School substance abuse slows

By Greg Gelpi

The Clayton and Henry county school systems are curbing tobacco, alcohol and drug use through intense doses of educational programs directed at both students and parents.

Tobacco, drug and alcohol use in Clayton County schools is down compared to state statistics, said Jean Gaissert, the prevention and intervention specialist for Safe and Drug-Free Schools for Clayton County. The school system conducted a survey of fifth, eighth and 10th graders on substance abuse.

She attributed the low numbers compared to statewide use to "diligently" providing information to students and parents.

Henry County schools are addressing drug, alcohol and tobacco abuse through several programs as well, Family Outreach Coordinator Anna Arnold said. The programs stress that bad behavior leads to bad consequences.

"We are implementing a lot of scientifically based programs," Arnold said.

Arnold explained that the No. 1 prevention for drug and alcohol use is parental involvement.

Teaching with Love and Logic, one Henry program, helps families and teachers work with children and students, while avoiding arguments, she said.

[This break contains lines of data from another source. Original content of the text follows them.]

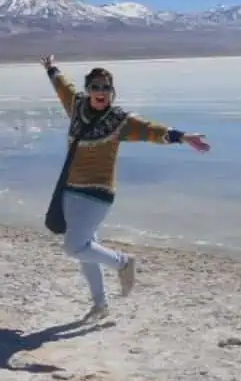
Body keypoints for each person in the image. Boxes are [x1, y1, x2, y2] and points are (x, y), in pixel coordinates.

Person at [40, 54, 210, 321]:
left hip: (97, 194)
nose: (100, 92)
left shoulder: (120, 121)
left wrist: (182, 137)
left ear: (112, 92)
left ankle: (122, 262)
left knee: (73, 247)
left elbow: (150, 130)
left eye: (105, 88)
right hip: (70, 189)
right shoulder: (76, 106)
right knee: (86, 247)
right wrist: (51, 69)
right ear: (88, 90)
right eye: (95, 87)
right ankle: (100, 305)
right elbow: (63, 86)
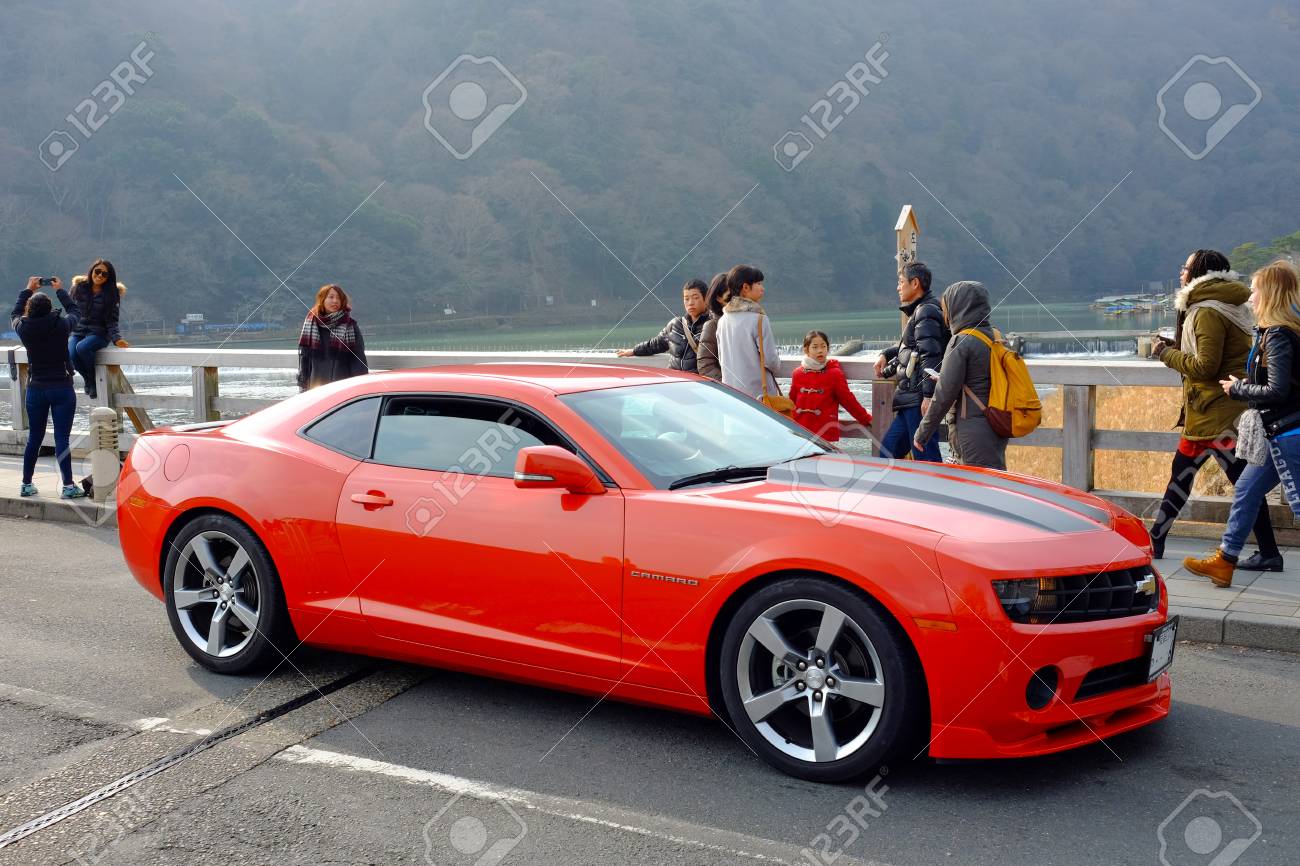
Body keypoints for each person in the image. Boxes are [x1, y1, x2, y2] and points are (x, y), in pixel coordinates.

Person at [1147, 250, 1278, 564]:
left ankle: (1156, 542)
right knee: (1230, 482)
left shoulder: (1206, 310)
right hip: (1215, 412)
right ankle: (1156, 540)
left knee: (1233, 483)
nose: (1181, 272)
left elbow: (1205, 366)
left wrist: (1165, 353)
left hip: (1217, 414)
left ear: (1199, 272)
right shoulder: (1231, 304)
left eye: (1186, 267)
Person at [1183, 261, 1300, 586]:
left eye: (1257, 289)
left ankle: (1227, 559)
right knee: (1247, 490)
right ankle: (1225, 560)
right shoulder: (1277, 332)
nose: (1251, 296)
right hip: (1277, 432)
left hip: (1288, 433)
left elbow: (1276, 390)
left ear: (1271, 294)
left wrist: (1238, 388)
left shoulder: (1277, 336)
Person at [912, 281, 1007, 470]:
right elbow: (980, 378)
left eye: (946, 307)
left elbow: (944, 394)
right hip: (995, 424)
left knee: (977, 490)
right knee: (994, 486)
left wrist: (922, 433)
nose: (945, 314)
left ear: (958, 307)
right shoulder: (994, 336)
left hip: (972, 430)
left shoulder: (961, 341)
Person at [12, 276, 86, 499]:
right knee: (61, 438)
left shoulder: (24, 328)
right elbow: (75, 312)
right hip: (62, 388)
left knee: (35, 437)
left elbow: (14, 314)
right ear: (50, 308)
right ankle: (68, 486)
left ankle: (26, 484)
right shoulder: (61, 325)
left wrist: (27, 290)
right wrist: (61, 291)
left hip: (36, 389)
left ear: (29, 309)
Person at [874, 262, 947, 461]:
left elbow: (931, 353)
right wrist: (886, 354)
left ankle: (934, 491)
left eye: (900, 282)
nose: (898, 287)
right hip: (910, 398)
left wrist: (928, 395)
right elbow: (913, 346)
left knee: (926, 458)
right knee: (888, 453)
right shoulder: (922, 310)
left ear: (915, 284)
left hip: (917, 398)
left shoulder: (926, 311)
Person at [715, 265, 781, 401]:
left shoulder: (722, 321)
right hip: (758, 395)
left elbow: (722, 359)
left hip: (732, 393)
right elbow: (771, 360)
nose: (762, 288)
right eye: (758, 284)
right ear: (745, 287)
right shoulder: (759, 319)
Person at [792, 330, 872, 441]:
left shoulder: (834, 373)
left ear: (828, 348)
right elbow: (791, 402)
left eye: (823, 346)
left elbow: (848, 400)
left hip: (823, 430)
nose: (820, 351)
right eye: (815, 347)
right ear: (806, 349)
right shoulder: (797, 373)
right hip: (799, 429)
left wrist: (865, 418)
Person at [616, 279, 708, 371]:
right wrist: (634, 351)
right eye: (686, 298)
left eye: (695, 298)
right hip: (676, 380)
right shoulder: (676, 325)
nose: (690, 303)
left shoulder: (713, 325)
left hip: (700, 382)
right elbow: (656, 344)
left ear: (706, 299)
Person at [68, 259, 128, 399]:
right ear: (92, 271)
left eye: (105, 274)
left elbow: (112, 320)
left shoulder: (112, 294)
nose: (100, 275)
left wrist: (117, 339)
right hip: (78, 331)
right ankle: (90, 380)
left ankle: (91, 381)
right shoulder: (78, 288)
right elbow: (70, 310)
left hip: (99, 333)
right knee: (71, 354)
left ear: (109, 277)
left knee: (82, 348)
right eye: (97, 271)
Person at [297, 284, 369, 391]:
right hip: (315, 387)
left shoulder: (350, 325)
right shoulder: (311, 323)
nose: (335, 301)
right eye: (331, 297)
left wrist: (360, 388)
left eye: (338, 298)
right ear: (322, 299)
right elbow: (304, 358)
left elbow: (358, 360)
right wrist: (303, 386)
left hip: (343, 388)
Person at [696, 272, 728, 381]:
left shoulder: (745, 321)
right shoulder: (712, 326)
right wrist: (730, 384)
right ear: (718, 297)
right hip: (730, 392)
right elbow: (705, 366)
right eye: (731, 294)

"It's a program that helps parents realize that kids need to make mistakes and suffer the consequences of their bad choices," Arnold said. "It's common sense, but it's unnatural. One parent said I haven't had an argument in my household since going to the class."

Education, responsibility and making the right choice are all part of avoiding substance abuse, she said.

"Yes, we are making a huge difference in helping kids learn responsibility," Arnold said. "It's all got to start there."

Gaissert said the two most important things a parent can do are to know where their children are at all times and to talk with them about drugs and alcohol.

Because of the federal No Child Left Behind Act, the Clayton school system was able to survey students more easily and collect more accurate information on the prevalence of use in the school system, Gaissert said.

"This is the very first time that we have been able to survey so many kids," Gaissert, who has worked with Safe and Drug-Free Schools for 15 years, said.

Gaissert also pointed to Choices, a program to keep first offenders from repeating their offenses, for having lower numbers than the state.

Instead of 10 days suspension, the students can opt to attend drug and alcohol classes with a parent.

Arnold said the Henry school system uses "Mendez: Too good for drugs and violence" in eight schools this year and will implement the program in all schools next school year. The program is nationally recognized as one of the 10 best drug programs in the country, she said.

Through the first six months of this school year, Henry schools have had 66 disciplinary hearings. In those hearings, there were 13 offenses of alcohol possession, 13 offenses of drug distribution, 46 offenses of drug possession and four offenses of drug use.

"I think we're probably on the low end for drug use compared to counties around us," Arnold said.

She said the number of hearings on drug and alcohol use has been increasing, but not as fast as the school system is growing. Henry County is one of the fastest growing counties in the state.